WASHINGTON, D.C. — While the Fiscal Year 2018 Department of Defense budget is still being hammered out on Capitol Hill, a more significant fight for the long-term vision of military spending is occurring behind the scenes, pitting West Wing number crunchers against Pentagon leaders, according to a new analysis on Pentagon spending.
When the Department of Defense budget Fiscal Year 2018 budget request was made, the DoD comptroller said Secretary of Defense James Mattis did not spend any time looking beyond 2018. Absent was any idea of what the Pentagon signified as spending priorities for the future, hints to the size of the military and the scope of U.S. global operations.
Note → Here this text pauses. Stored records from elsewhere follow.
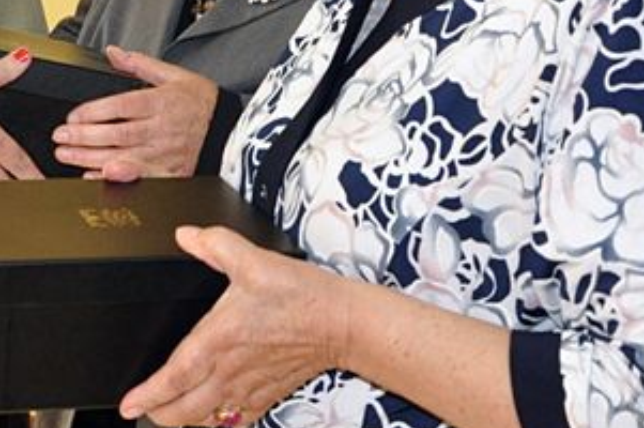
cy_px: -1
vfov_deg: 12.3
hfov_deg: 18.1
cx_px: -21
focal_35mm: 110
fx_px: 1966
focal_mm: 26
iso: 800
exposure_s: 1/100
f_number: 5.6
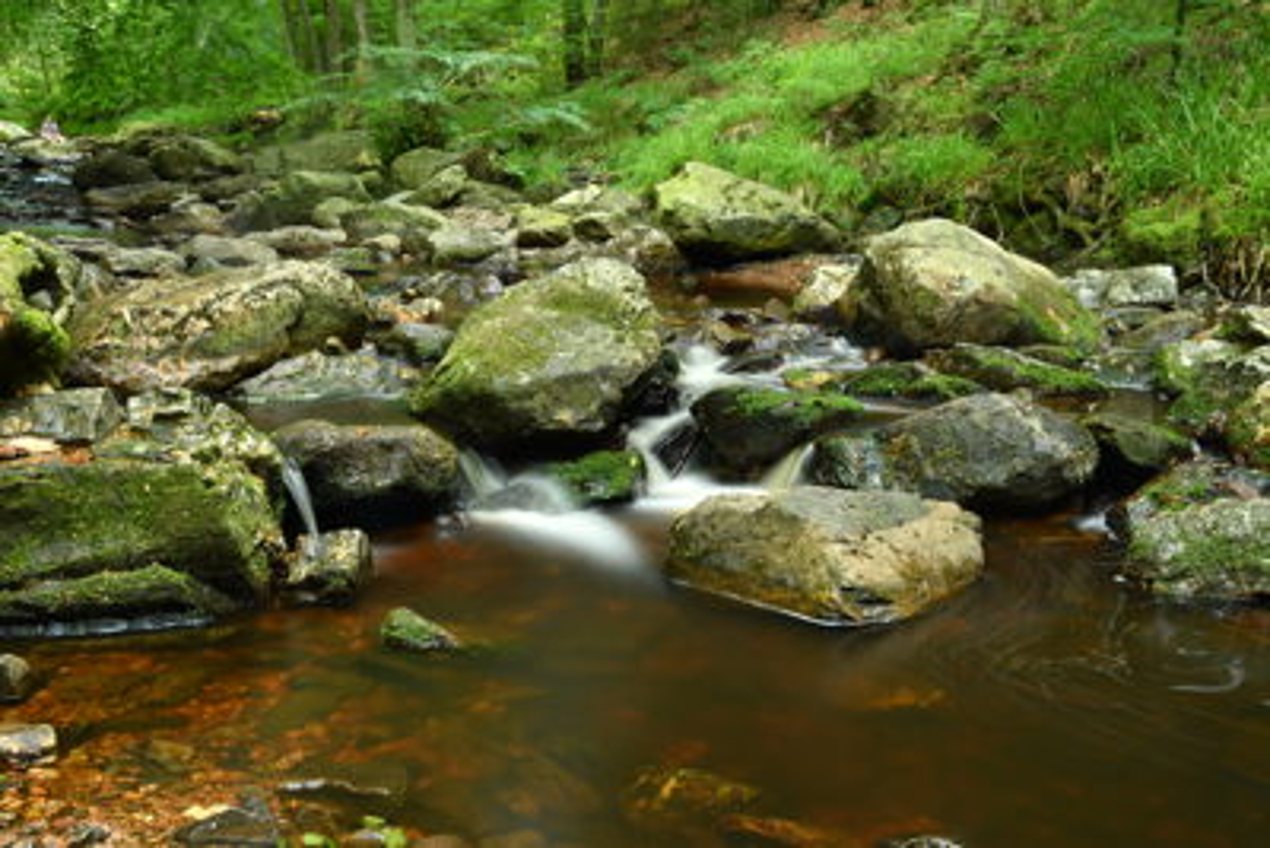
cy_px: 424
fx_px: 1376
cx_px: 635
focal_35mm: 39
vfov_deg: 34.2
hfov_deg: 49.5
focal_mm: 26
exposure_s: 30
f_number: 16
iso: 100
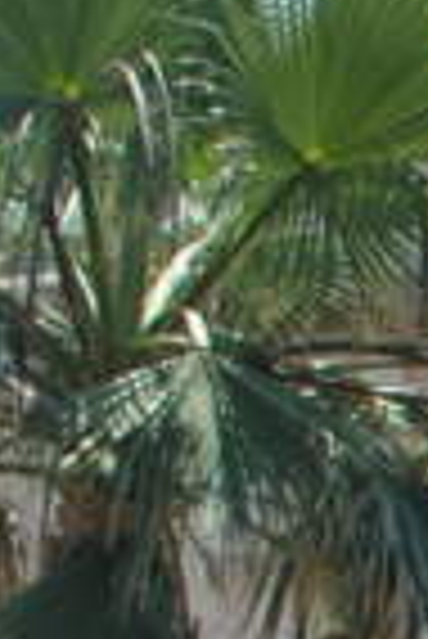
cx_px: 1811
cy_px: 1001
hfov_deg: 5.9
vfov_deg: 10.4
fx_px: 3380
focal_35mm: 190
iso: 100
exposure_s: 1/250
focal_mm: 18
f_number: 8
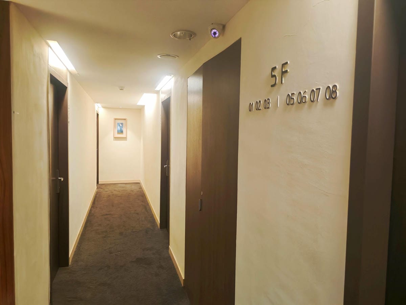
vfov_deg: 58.9
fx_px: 270
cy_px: 152
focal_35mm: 23
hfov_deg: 73.9
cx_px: 203
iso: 3200
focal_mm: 8.72
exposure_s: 1/360
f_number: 1.63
What’s known is Mattis asked the Hill for topline growth in the DoD budget between three and five percent above inflation, said Todd Harrison, an analyst with Center for Strategic and International Studies. Harrison and fellow analyst Seamus Daniels released their Analysis of the FY2018 Defense Budget, on Thursday.
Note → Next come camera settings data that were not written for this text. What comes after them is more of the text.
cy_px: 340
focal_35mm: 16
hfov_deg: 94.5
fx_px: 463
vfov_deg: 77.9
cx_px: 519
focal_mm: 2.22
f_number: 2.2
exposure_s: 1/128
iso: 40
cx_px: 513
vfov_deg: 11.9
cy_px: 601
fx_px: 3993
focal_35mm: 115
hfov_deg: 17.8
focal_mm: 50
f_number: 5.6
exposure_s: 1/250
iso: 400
While Mattis is pushing for Congress to lift DoD spending caps, Mick Mulvaney, White House director of the Office of Management and Budget is known in Congress as being a budget deficit hawk and routinely calls for spending cuts.
Even now, Mulvaney routinely talks about the need to restrain government spending by slowing the rate of growth in government programs. He frequently makes this argument on Twitter and on Sunday morning news shows.
Compare this to the current DoD budget request for 2018, still being considered by Congress, which asks for $647 billion – a 5.4 percent increase from 2017. Whether DoD spending actually increases, though, would require Congress to increase spending caps put in place by the Budget Control Act of 2011.
Congress will need to increase the current cap on DoD spending by $54 billion to match the current Trump administration budget request, Harrison said. A budget hike for the Pentagon would require adding spending for non-DoD programs important to Democratic members, whose support would be needed to approve any defense increase.
Otherwise, if Congress keeps DoD spending in 2018 to 2017 levels, Harrison said, “With zero growth, with inflation and what we’ve seen with costs, really is a slight spending cut.”
Looking ahead, Harrison said there have been very few hints from the Pentagon or White House about future DoD spending. Until the current budget is approved, Harrison said analysts and defense industry members will still be guessing at what the future will look like with few clues. Pentagon officials said the FY 2019 budget will be formed around a new national security strategy currently being developed by DoD.
“This budget will say a lot about who has the power,” Harrison said.